データの行:

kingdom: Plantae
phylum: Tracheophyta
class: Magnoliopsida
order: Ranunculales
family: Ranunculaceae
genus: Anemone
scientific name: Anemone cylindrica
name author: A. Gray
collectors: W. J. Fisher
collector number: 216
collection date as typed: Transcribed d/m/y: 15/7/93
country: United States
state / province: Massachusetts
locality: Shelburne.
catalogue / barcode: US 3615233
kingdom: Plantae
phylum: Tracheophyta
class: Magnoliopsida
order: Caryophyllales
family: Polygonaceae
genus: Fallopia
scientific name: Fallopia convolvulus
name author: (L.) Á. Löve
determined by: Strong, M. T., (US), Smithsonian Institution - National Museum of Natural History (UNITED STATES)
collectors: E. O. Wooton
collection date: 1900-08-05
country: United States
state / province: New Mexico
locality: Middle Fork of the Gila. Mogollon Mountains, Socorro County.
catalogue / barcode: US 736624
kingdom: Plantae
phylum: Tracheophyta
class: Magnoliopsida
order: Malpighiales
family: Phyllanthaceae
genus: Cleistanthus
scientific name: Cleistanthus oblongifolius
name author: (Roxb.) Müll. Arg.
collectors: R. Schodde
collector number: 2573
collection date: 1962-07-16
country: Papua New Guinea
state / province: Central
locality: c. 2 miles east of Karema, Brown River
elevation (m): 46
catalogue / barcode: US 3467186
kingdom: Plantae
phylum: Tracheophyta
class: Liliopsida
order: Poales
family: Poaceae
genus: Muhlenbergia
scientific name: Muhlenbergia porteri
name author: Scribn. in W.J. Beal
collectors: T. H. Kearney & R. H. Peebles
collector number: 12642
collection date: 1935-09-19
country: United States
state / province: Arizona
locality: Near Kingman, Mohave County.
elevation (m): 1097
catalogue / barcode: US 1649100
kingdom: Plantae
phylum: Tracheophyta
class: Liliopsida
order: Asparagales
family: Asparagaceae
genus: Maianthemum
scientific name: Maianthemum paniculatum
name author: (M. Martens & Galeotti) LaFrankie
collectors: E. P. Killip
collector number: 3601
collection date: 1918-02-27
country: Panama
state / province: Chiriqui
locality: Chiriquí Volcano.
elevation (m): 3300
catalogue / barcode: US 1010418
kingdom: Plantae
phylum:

■ 課題の目標: 上に示したデータの行を、すべての項目について一字一句変えずに書き写しなさい。

■ 解答例:
kingdom: Plantae
phylum: Tracheophyta
class: Magnoliopsida
order: Ranunculales
family: Ranunculaceae
genus: Anemone
scientific name: Anemone cylindrica
name author: A. Gray
collectors: W. J. Fisher
collector number: 216
collection date as typed: Transcribed d/m/y: 15/7/93
country: United States
state / province: Massachusetts
locality: Shelburne.
catalogue / barcode: US 3615233
kingdom: Plantae
phylum: Tracheophyta
class: Magnoliopsida
order: Caryophyllales
family: Polygonaceae
genus: Fallopia
scientific name: Fallopia convolvulus
name author: (L.) Á. Löve
determined by: Strong, M. T., (US), Smithsonian Institution - National Museum of Natural History (UNITED STATES)
collectors: E. O. Wooton
collection date: 1900-08-05
country: United States
state / province: New Mexico
locality: Middle Fork of the Gila. Mogollon Mountains, Socorro County.
catalogue / barcode: US 736624
kingdom: Plantae
phylum: Tracheophyta
class: Magnoliopsida
order: Malpighiales
family: Phyllanthaceae
genus: Cleistanthus
scientific name: Cleistanthus oblongifolius
name author: (Roxb.) Müll. Arg.
collectors: R. Schodde
collector number: 2573
collection date: 1962-07-16
country: Papua New Guinea
state / province: Central
locality: c. 2 miles east of Karema, Brown River
elevation (m): 46
catalogue / barcode: US 3467186
kingdom: Plantae
phylum: Tracheophyta
class: Liliopsida
order: Poales
family: Poaceae
genus: Muhlenbergia
scientific name: Muhlenbergia porteri
name author: Scribn. in W.J. Beal
collectors: T. H. Kearney & R. H. Peebles
collector number: 12642
collection date: 1935-09-19
country: United States
state / province: Arizona
locality: Near Kingman, Mohave County.
elevation (m): 1097
catalogue / barcode: US 1649100
kingdom: Plantae
phylum: Tracheophyta
class: Liliopsida
order: Asparagales
family: Asparagaceae
genus: Maianthemum
scientific name: Maianthemum paniculatum
name author: (M. Martens & Galeotti) LaFrankie
collectors: E. P. Killip
collector number: 3601
collection date: 1918-02-27
country: Panama
state / province: Chiriqui
locality: Chiriquí Volcano.
elevation (m): 3300
catalogue / barcode: US 1010418
kingdom: Plantae
phylum:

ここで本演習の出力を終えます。